Komersialisasi Dunia Pendidikan
Semakin mahalnya Biaya UKT dan IPI bukti negara lepas tangan dalam pembiayaan Perguruan Tinggi. Ini sejalan dengan pernyataan bahwa Perguruan tinggi sebagai edukasi tersier, artinya bersifat elit dan hanya untuk kalangan tertentu saja. Dan ini terlahir dari kebijakan global yang dimotori WTO melalui General Agreement on Trade in Services (GATS) dengan memasukkan pendidikan sebagai sektor jasa yang diperdagangkan.
Sejak itu dibuatlah berbagai payung hukum yang melegalkan komersialisasi pendidikan dengan menjadikan pendidikan sebagai komoditas bisnis, pro pasar industri, dan mengebiri peran negara sebagai penanggung jawab pendidikan.
Dampaknya adalah kenaikan biaya UKT yang semakin menggila. Terutama sejak diberlakukannya UU PTN-BHMN, negara bukan menambah anggaran pendidikan tetapi justru memangkas anggaran biaya pendidikan tinggi. Lalu untuk menutupi kekurangannya, PTN dan kampus diberi otonomi seluas-luasnya untuk mencari sumber dana sendiri. Jalan pintas pun ditempuh, di antaranya melalui regulasi penerimaan mahasiswa baru dengan menerapkan biaya tinggi, termasuk membuka jalur mandiri bagi calon mahasiswa yang mampu membayarMaka Pemerintah makin lepas tangan dalam membiayai pendidikan warganya.

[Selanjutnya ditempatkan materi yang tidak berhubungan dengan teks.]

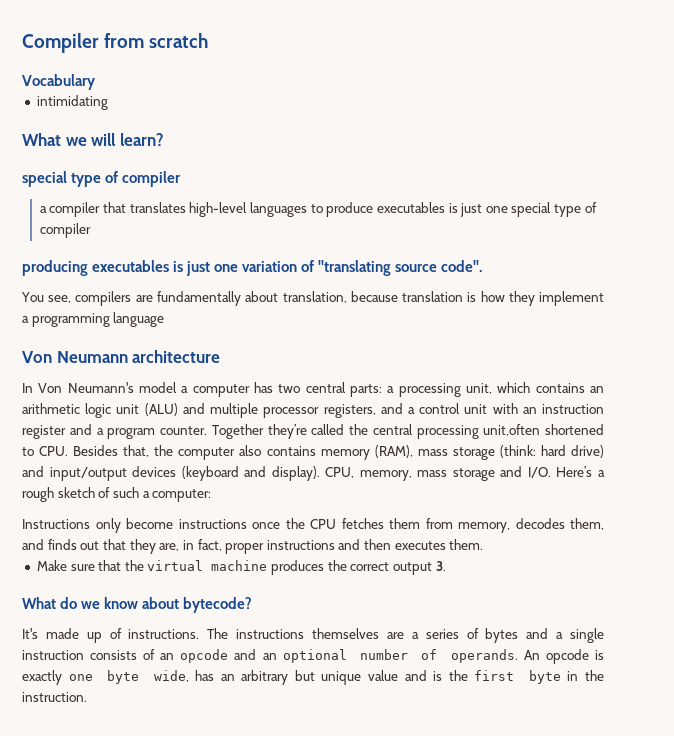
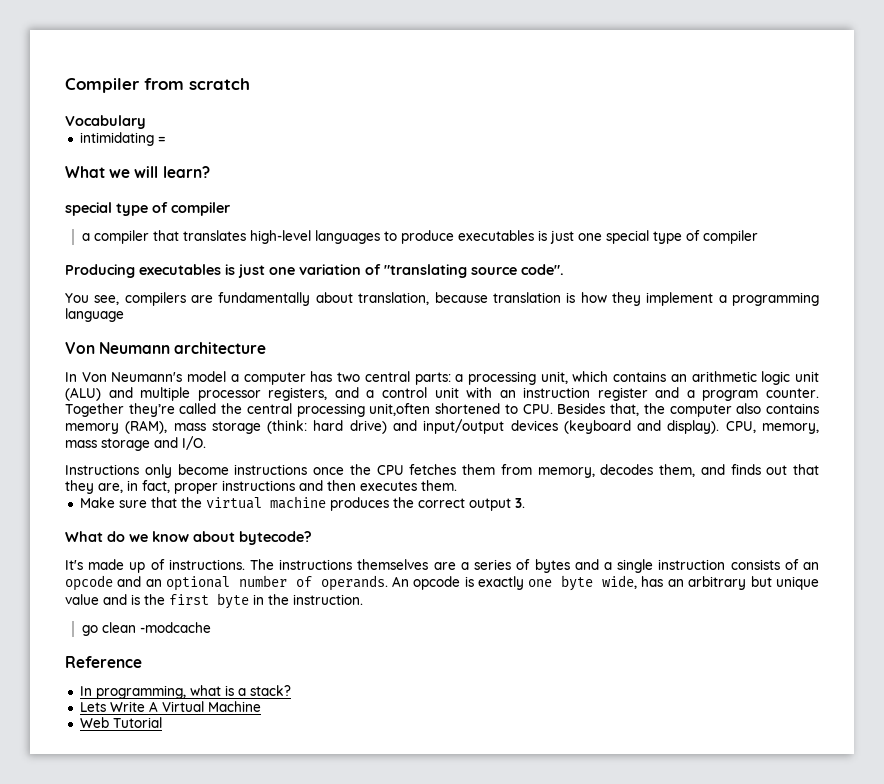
(108, 102) none -> [157,136,166,143] =
[22,260,88,276] producing -> [65,264,135,278] Producing
[556,466,605,477] [22,487,212,502] Here’s a rough sketch of such a computer: -> (206, 443) none
(87, 697) none -> [81,622,211,636] [65,656,142,668] [79,685,291,699] [79,701,261,712] [79,717,162,728] // go clean -modcache // Reference // In programming, what is a stack? // Lets Write A Virtual Machine // Web Tutorial

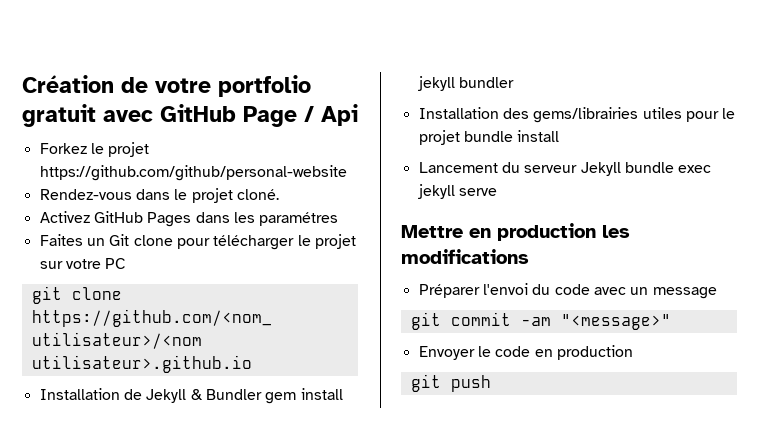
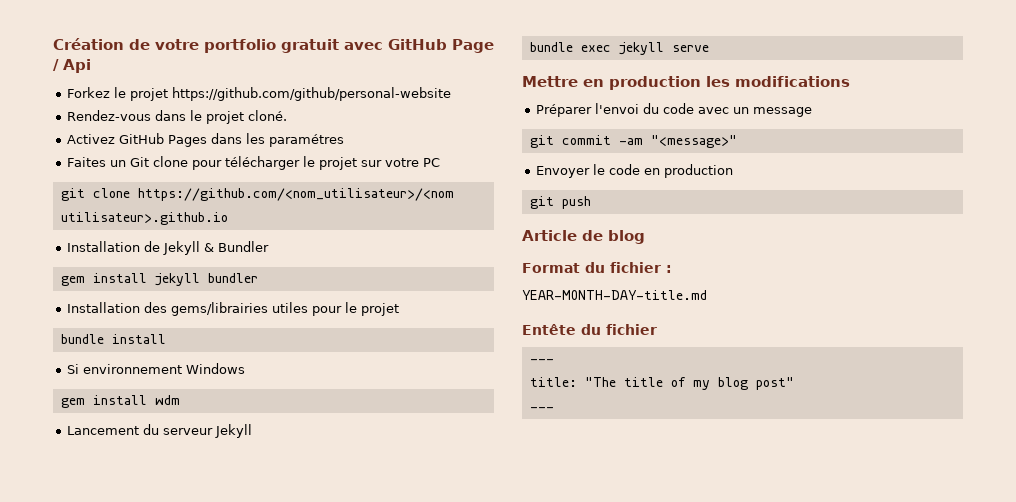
(262, 394) none -> (270, 246) //
(460, 137) none -> (400, 309) //
(560, 136) none -> [67,363,246,374] [60,395,180,408] // Si environnement Windows // gem install wdm
(621, 169) none -> (253, 431) //
(491, 383) none -> [522,230,645,244] [522,262,672,273] [522,290,707,300] [522,324,657,335] [529,359,554,363] [529,377,794,390] [529,407,554,411] // Article de blog // Format du fichier : // YEAR-MONTH-DAY-title.md // Entête du fichier // --- // title: "The title of my blog post" // ---

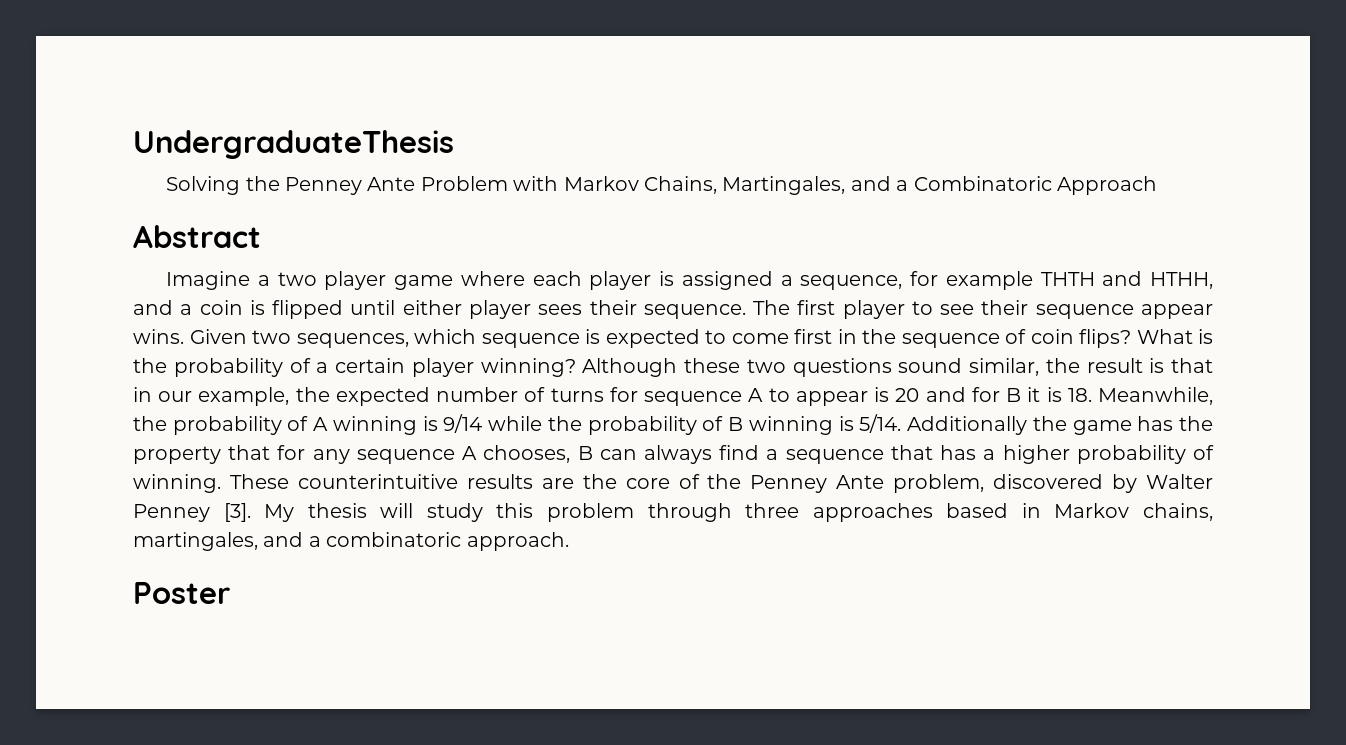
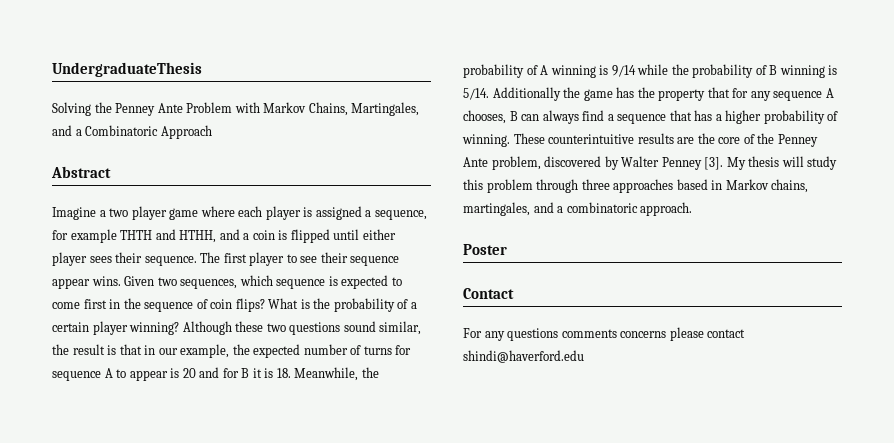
(230, 593) none -> [463,288,514,299] [463,327,746,341] [463,350,584,363] // Contact // For any questions comments concerns please contact shindi@haverford.edu

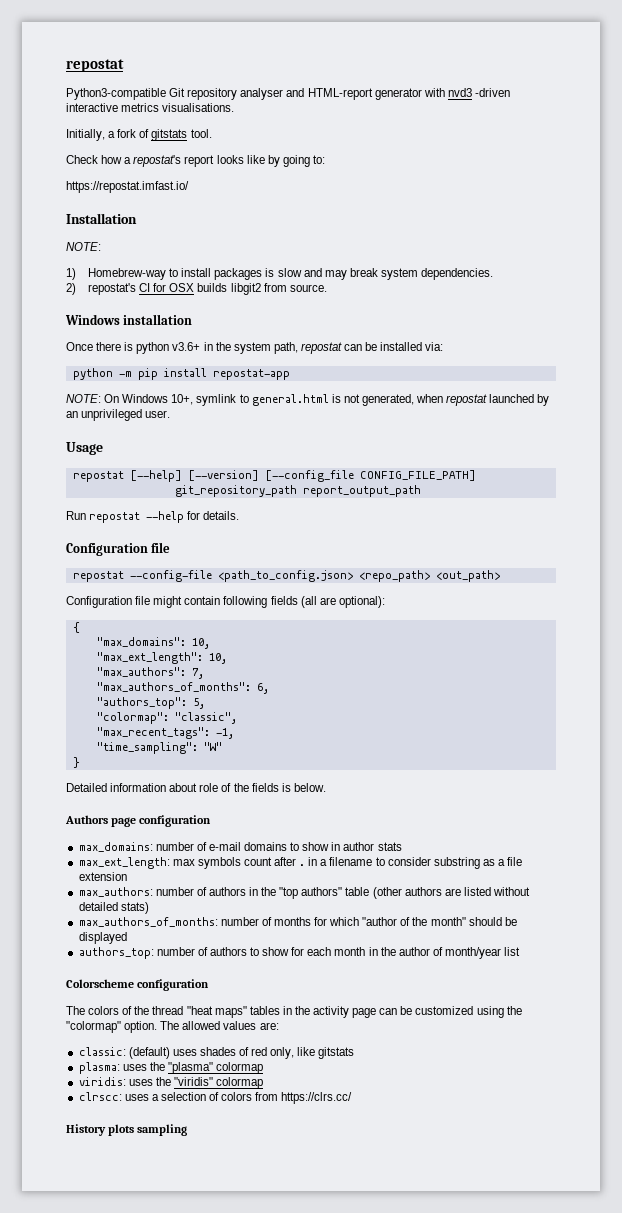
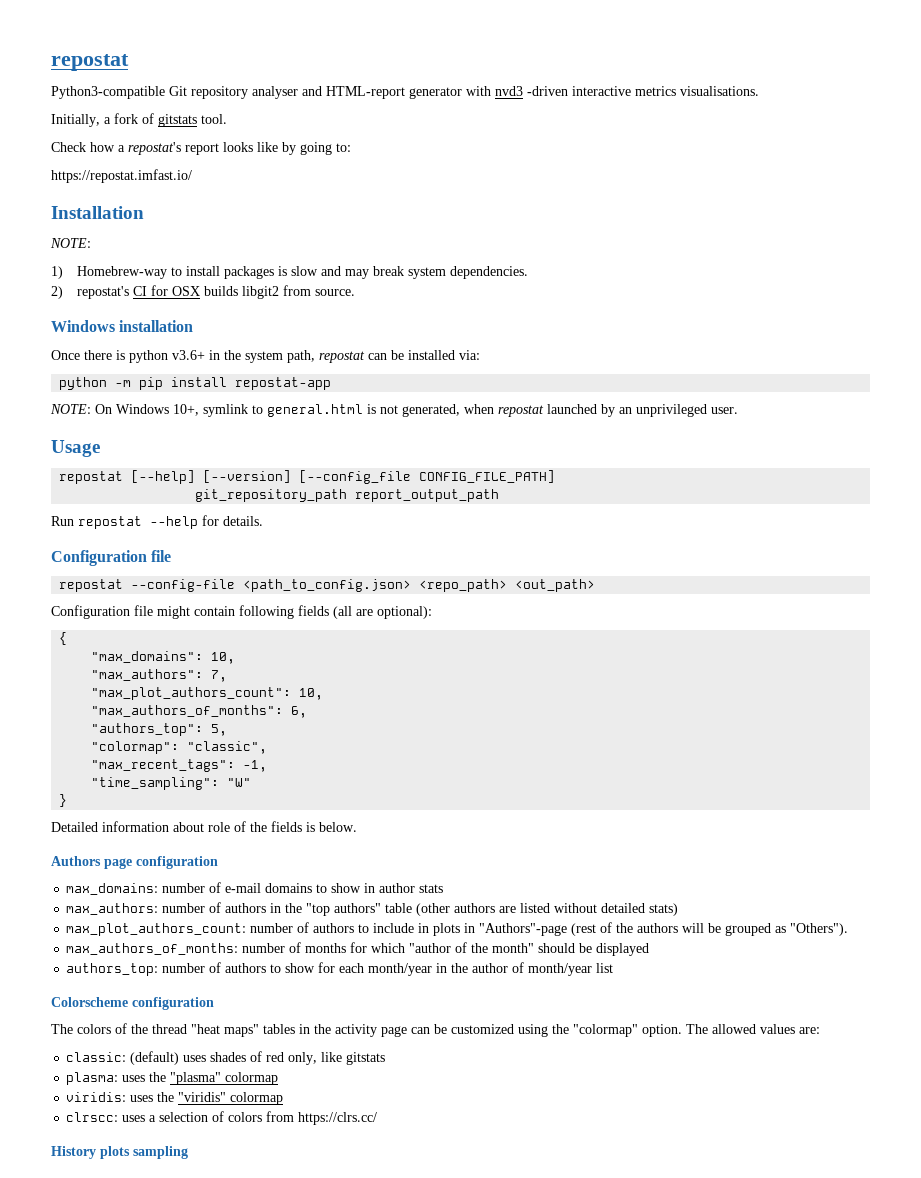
[96,652,227,664] // "max_ext_length": 10, -> (236, 658) none
(204, 673) none -> [91,687,324,700] // "max_plot_authors_count": 10,
[78,857,523,869] [78,872,127,881] // max_ext_length: max symbols count after . in a filename to consider substring as a file extension -> (444, 888) none
(149, 908) none -> [66,922,849,936] // max_plot_authors_count: number of authors to include in plots in "Authors"-page (rest of the authors will be grouped as "Others").
[334,947,366,956] month -> [368,963,433,976] month/year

Ini terlihat dari kecilnya anggaran pendidikan yang hanya 20 persen dari APBN. Dana itu masih harus didistribusikan ke banyak pos pendidikan. Salah satunya adalah Direktorat Pendidikan Tinggi Kemendikbud. Jauh dari cukup untuk membiayai 85 PTN di seluruh Indonesia. Jelas ini kebijakan zalim yang merampas hak rakyat untuk mengeyam pendidikan tinggi. Juga akan mengancam kualitas SDM rakyat dan sulit bersaing di dunia internasional. Lantas bagaimana mewujudkan Indonesia emas.
Pendidikan Kebutuhan dan Kewajiban
Cara pandang kapitalistik sungguh berbeda dengan pandangan Islam terhadap penyelenggaraan dan pembiayaan pendidikan. Hal ini berawal dari sabda Rasulullah saw., “Menuntut ilmu itu wajib atas setiap muslim.” (HR Ibnu Majah).
Serta hadis, “Imam/Khalifah adalah pengurus dan ia bertanggung jawab terhadap rakyat diurusnya.” (HR Muslim dan Ahmad).